Ranked! Every Premier League club by how ‘big’ they are
Assessing the size of a football club isn’t simple. You can’t get the tape measure out and determine whether your club is reasonably Jordan Pickford-sized or a whopping Real Courtois.
To determine the relative size of each current Premier League club, we’ve taken into account five varied factors. Namely: history, recent success, UK fanbase, global fame and, of course, financial clout. Let us begin...
Well, at least they’re the biggest Welsh club in the Premier League. In truth, Cardiff are impressively punching above their weight just by appearing in the top flight. They had only the 14th highest attendance in the Championship last season, with empty seats notable despite the Bluebirds' promotion surge.
The history books don’t help much. Cardiff won the FA Cup in 1927, but 2013/14 was their first top-flight season in 51 years. That stay was brief and their visit in 2018/19 could be similarly so, despite the reported $1.3 billion wealth of owner Vincent Tan.

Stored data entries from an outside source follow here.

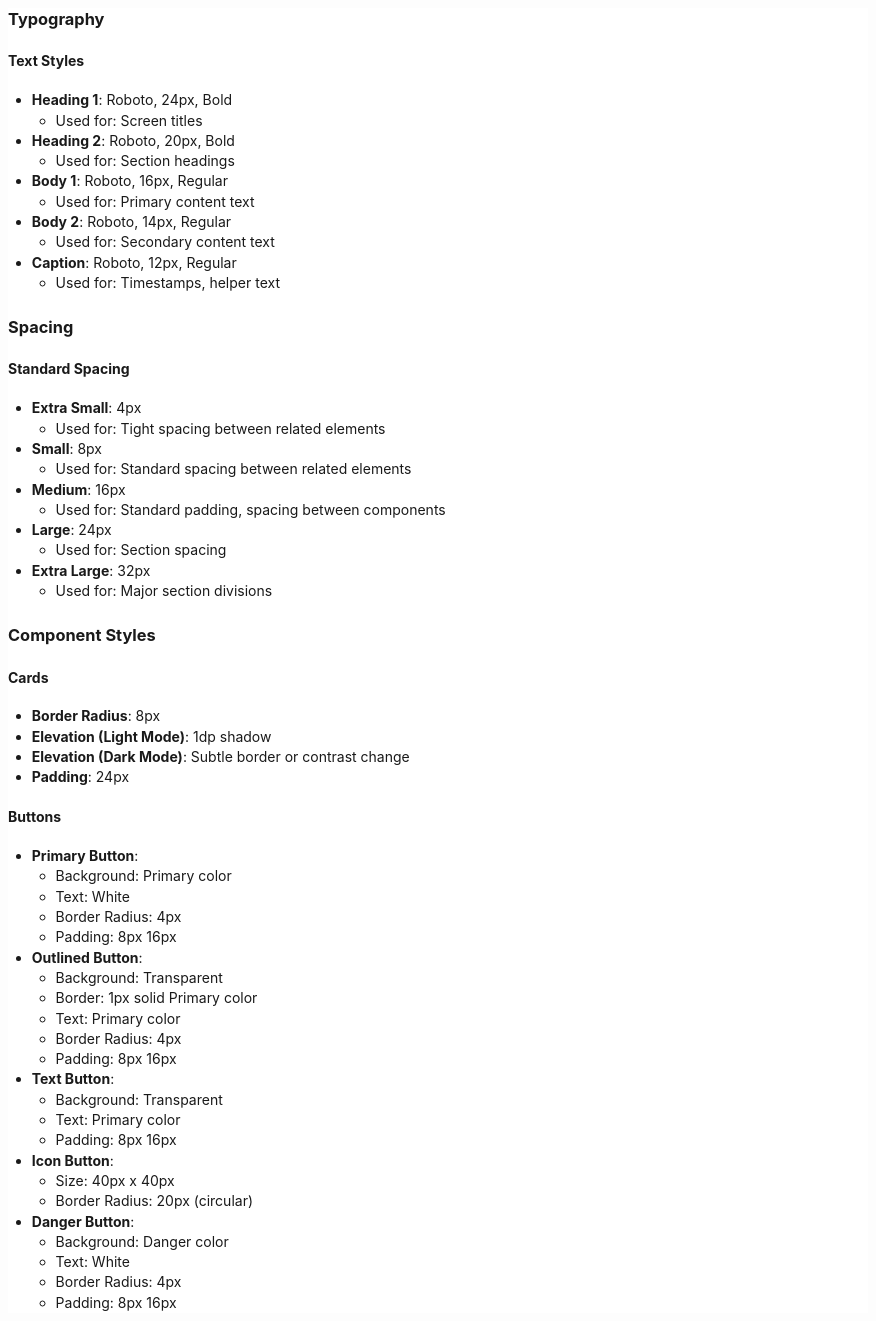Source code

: ### Typography

#### Text Styles
- **Heading 1**: Roboto, 24px, Bold
  - Used for: Screen titles
- **Heading 2**: Roboto, 20px, Bold
  - Used for: Section headings
- **Body 1**: Roboto, 16px, Regular
  - Used for: Primary content text
- **Body 2**: Roboto, 14px, Regular
  - Used for: Secondary content text
- **Caption**: Roboto, 12px, Regular
  - Used for: Timestamps, helper text

### Spacing

#### Standard Spacing
- **Extra Small**: 4px
  - Used for: Tight spacing between related elements
- **Small**: 8px
  - Used for: Standard spacing between related elements
- **Medium**: 16px
  - Used for: Standard padding, spacing between components
- **Large**: 24px
  - Used for: Section spacing
- **Extra Large**: 32px
  - Used for: Major section divisions

### Component Styles

#### Cards
- **Border Radius**: 8px
- **Elevation (Light Mode)**: 1dp shadow
- **Elevation (Dark Mode)**: Subtle border or contrast change
- **Padding**: 24px

#### Buttons
- **Primary Button**:
  - Background: Primary color
  - Text: White
  - Border Radius: 4px
  - Padding: 8px 16px
- **Outlined Button**:
  - Background: Transparent
  - Border: 1px solid Primary color
  - Text: Primary color
  - Border Radius: 4px
  - Padding: 8px 16px
- **Text Button**:
  - Background: Transparent
  - Text: Primary color
  - Padding: 8px 16px
- **Icon Button**:
  - Size: 40px x 40px
  - Border Radius: 20px (circular)
- **Danger Button**:
  - Background: Danger color
  - Text: White
  - Border Radius: 4px
  - Padding: 8px 16px
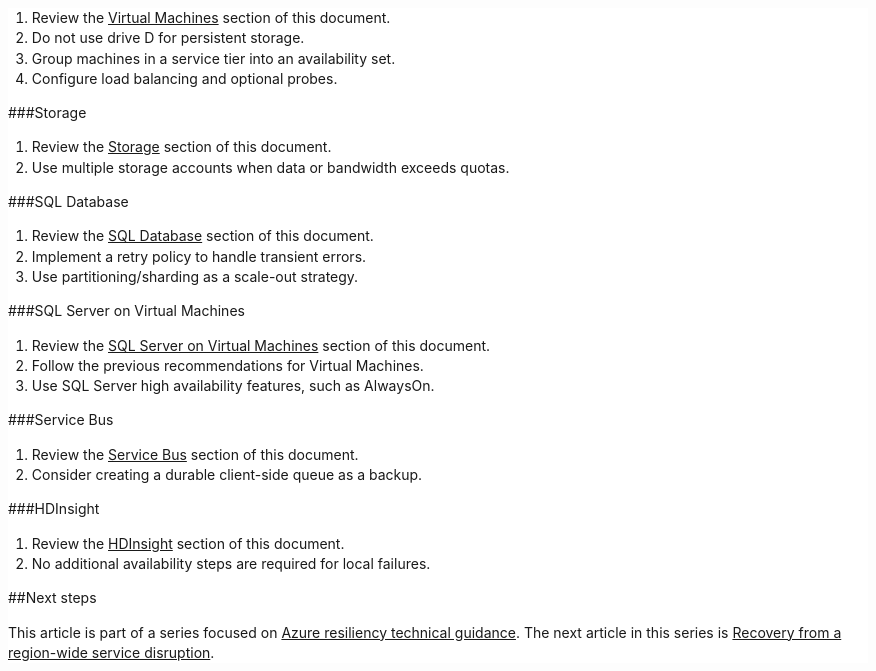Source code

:   1. Review the [Virtual Machines](#virtual-machines) section of this document.
  2. Do not use drive D for persistent storage.
  3. Group machines in a service tier into an availability set.
  4. Configure load balancing and optional probes.

###Storage

  1. Review the [Storage](#storage) section of this document.
  2. Use multiple storage accounts when data or bandwidth exceeds quotas.

###SQL Database

  1. Review the [SQL Database](#sql-database) section of this document.
  2. Implement a retry policy to handle transient errors.
  3. Use partitioning/sharding as a scale-out strategy.

###SQL Server on Virtual Machines

  1. Review the [SQL Server on Virtual Machines](#sql-server-on-virtual-machines) section of this document.
  2. Follow the previous recommendations for Virtual Machines.
  3. Use SQL Server high availability features, such as AlwaysOn.

###Service Bus

  1. Review the [Service Bus](#service-bus) section of this document.
  2. Consider creating a durable client-side queue as a backup.

###HDInsight

  1. Review the [HDInsight](#hdinsight) section of this document.
  2. No additional availability steps are required for local failures.

##Next steps

This article is part of a series focused on [Azure resiliency technical guidance](./resiliency-technical-guidance.md). The next article in this series is [Recovery from a region-wide service disruption](./resiliency-technical-guidance-recovery-loss-azure-region.md).
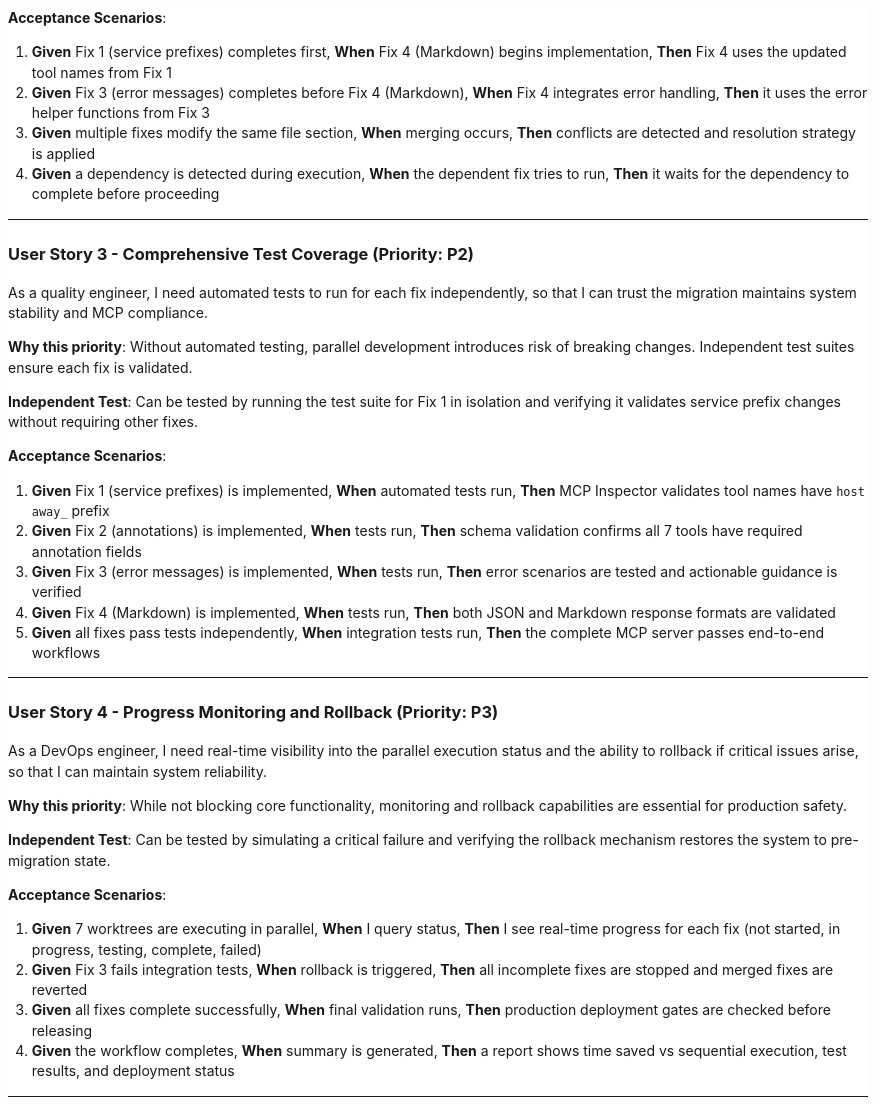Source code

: **Acceptance Scenarios**:

1. **Given** Fix 1 (service prefixes) completes first, **When** Fix 4 (Markdown) begins implementation, **Then** Fix 4 uses the updated tool names from Fix 1
2. **Given** Fix 3 (error messages) completes before Fix 4 (Markdown), **When** Fix 4 integrates error handling, **Then** it uses the error helper functions from Fix 3
3. **Given** multiple fixes modify the same file section, **When** merging occurs, **Then** conflicts are detected and resolution strategy is applied
4. **Given** a dependency is detected during execution, **When** the dependent fix tries to run, **Then** it waits for the dependency to complete before proceeding

---

### User Story 3 - Comprehensive Test Coverage (Priority: P2)

As a quality engineer, I need automated tests to run for each fix independently, so that I can trust the migration maintains system stability and MCP compliance.

**Why this priority**: Without automated testing, parallel development introduces risk of breaking changes. Independent test suites ensure each fix is validated.

**Independent Test**: Can be tested by running the test suite for Fix 1 in isolation and verifying it validates service prefix changes without requiring other fixes.

**Acceptance Scenarios**:

1. **Given** Fix 1 (service prefixes) is implemented, **When** automated tests run, **Then** MCP Inspector validates tool names have `hostaway_` prefix
2. **Given** Fix 2 (annotations) is implemented, **When** tests run, **Then** schema validation confirms all 7 tools have required annotation fields
3. **Given** Fix 3 (error messages) is implemented, **When** tests run, **Then** error scenarios are tested and actionable guidance is verified
4. **Given** Fix 4 (Markdown) is implemented, **When** tests run, **Then** both JSON and Markdown response formats are validated
5. **Given** all fixes pass tests independently, **When** integration tests run, **Then** the complete MCP server passes end-to-end workflows

---

### User Story 4 - Progress Monitoring and Rollback (Priority: P3)

As a DevOps engineer, I need real-time visibility into the parallel execution status and the ability to rollback if critical issues arise, so that I can maintain system reliability.

**Why this priority**: While not blocking core functionality, monitoring and rollback capabilities are essential for production safety.

**Independent Test**: Can be tested by simulating a critical failure and verifying the rollback mechanism restores the system to pre-migration state.

**Acceptance Scenarios**:

1. **Given** 7 worktrees are executing in parallel, **When** I query status, **Then** I see real-time progress for each fix (not started, in progress, testing, complete, failed)
2. **Given** Fix 3 fails integration tests, **When** rollback is triggered, **Then** all incomplete fixes are stopped and merged fixes are reverted
3. **Given** all fixes complete successfully, **When** final validation runs, **Then** production deployment gates are checked before releasing
4. **Given** the workflow completes, **When** summary is generated, **Then** a report shows time saved vs sequential execution, test results, and deployment status

---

As Terriers’ fans loudly remind opponents, this is a club that’s “won the league three times in a row”. That prestigious hat-trick came in the 1920s, however, and the reason manager David Wagner is considered a miracle-worker is because he’s taken a club that was clinging to Championship status and led them to an unlikely Premier League promotion.
On the plus side, the John Smith's Stadium is a lovely ground and the club are investing in improved training facilities. Yet Huddersfield are some way off being the biggest club in Yorkshire, let alone one of the largest in the land.
The Cherries are a strange fruit. On the one hand, their piddly 11,000-seater stadium and the fact that they’d never had a sniff of top-flight football until 2015 marks them down as the league’s minniest minnow.
Yet we can’t live in the past: since achieving promotion, Bournemouth have finished an average of 12th and invested in the squad (Jefferson Lerma set them back £25m this summer). Meanwhile, plans are ongoing for a new stadium. Bournemouth may have no historical standing, but they’re writing their own history right now.
A tricky club to place. Brighton have no glorious past, and as recently as 20 years ago the club was staring into the barrel of liquidation and a place in the Conference. Promotion to the Premier League has been no fluke, however, but a result of long-term planning and investment, particularly in a new 30,000-seat stadium.
Brighton are in just their second season of Premier League football and retain plucky underdog status. Yet owner Tony Bloom has spent over £100m in player transfers since last summer and, with a decent catchment area for fans, the Seagulls are heading to new heights.
Like Huddersfield, Burnley have ‘previous’, boasting an FA Cup and two league titles in the past. Yet that was several generations ago and Burnley spent the majority of the 1980s and ‘90s in the third and fourth tiers.
Then Sean Dyche gravelled up in 2012 and has gradually established them as a Premier League club. Last season’s seventh place may have been a dramatic overachievement, but it’s been done via prudent planning (Burnley had the Premier League’s lowest wage bill in 2016/17). Not a glamorous name, but their solid foundations put some of the go-for-broke big boys in the Championship to shame.